Problem details: What you return should be every line below, word for word, and none of the images.

Data section:
----------------
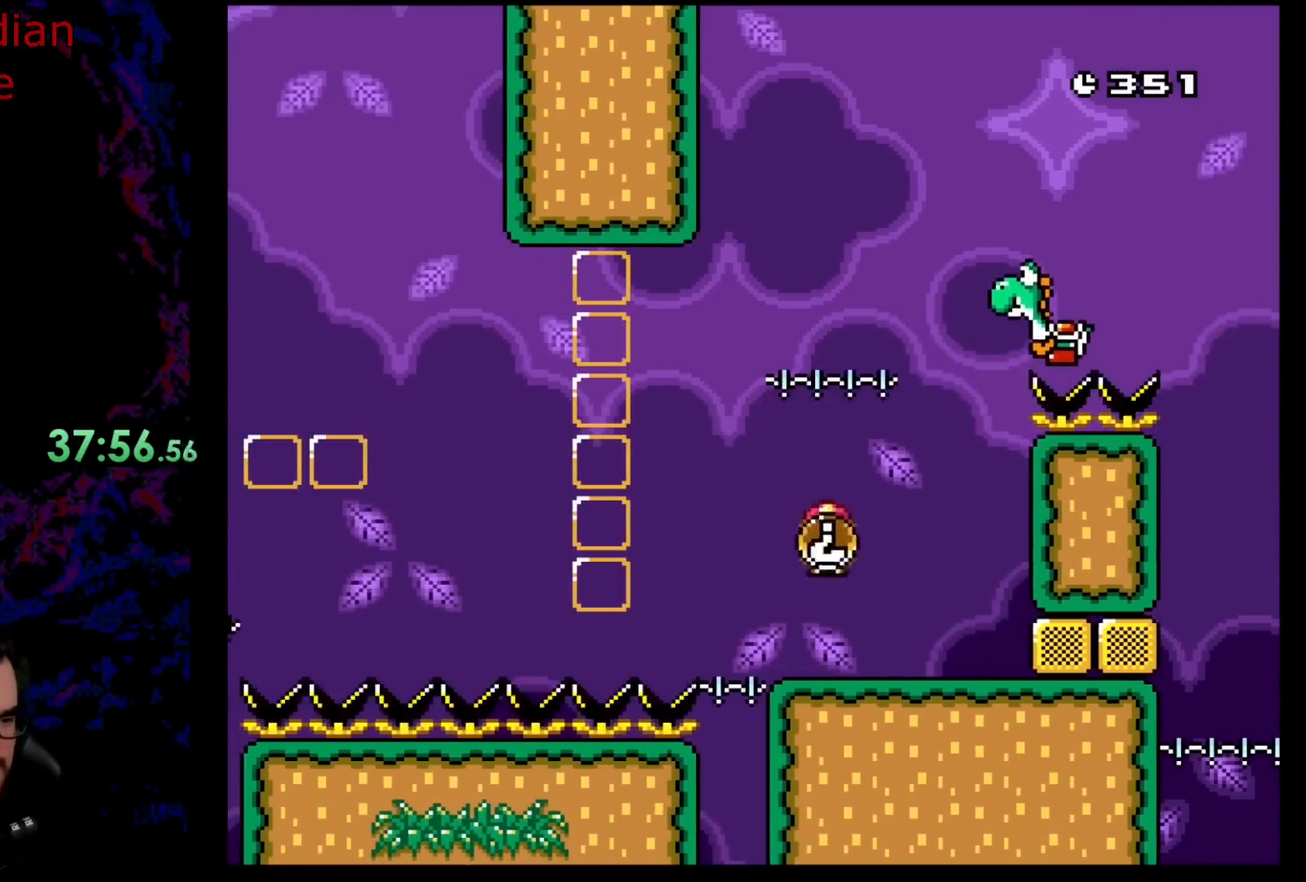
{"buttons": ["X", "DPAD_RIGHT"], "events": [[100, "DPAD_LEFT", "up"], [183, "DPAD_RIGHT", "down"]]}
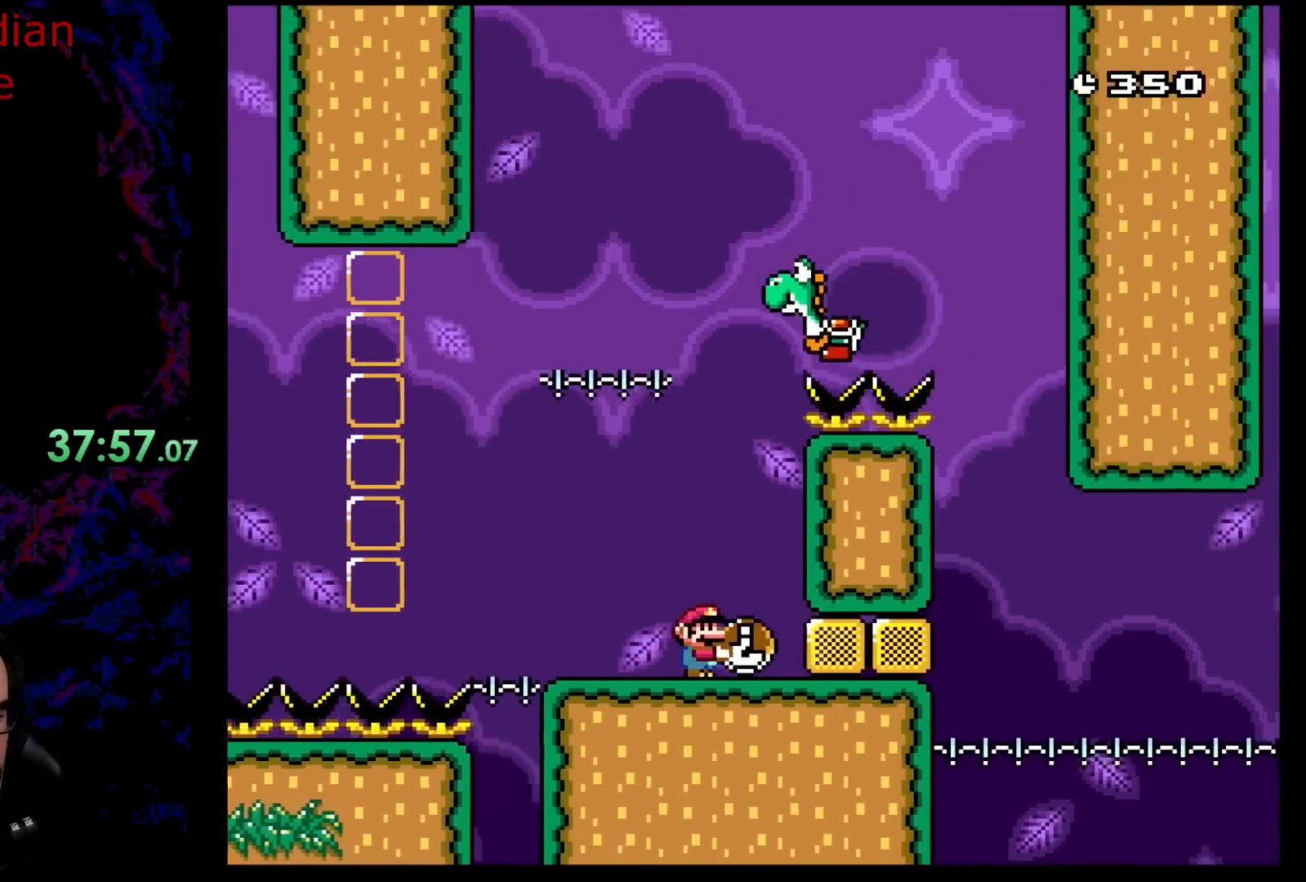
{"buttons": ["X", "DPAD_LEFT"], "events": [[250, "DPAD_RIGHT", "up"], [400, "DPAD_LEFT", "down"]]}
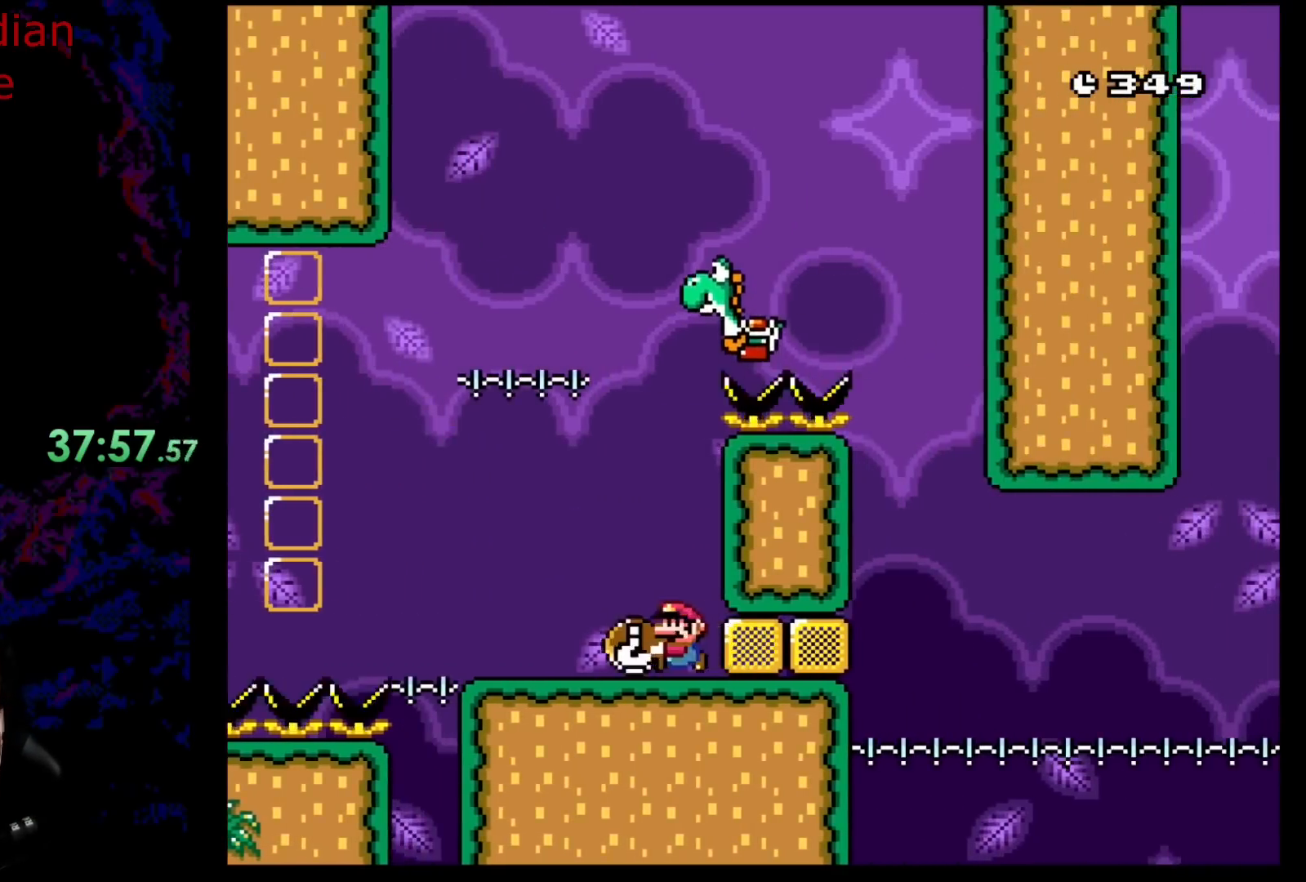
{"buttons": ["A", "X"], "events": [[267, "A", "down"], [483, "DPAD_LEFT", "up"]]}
----------------
Answer to this exercise:
{"buttons": ["X", "DPAD_RIGHT"], "events": [[100, "DPAD_LEFT", "up"], [183, "DPAD_RIGHT", "down"]]}
{"buttons": ["X", "DPAD_LEFT"], "events": [[250, "DPAD_RIGHT", "up"], [400, "DPAD_LEFT", "down"]]}
{"buttons": ["A", "X"], "events": [[267, "A", "down"], [483, "DPAD_LEFT", "up"]]}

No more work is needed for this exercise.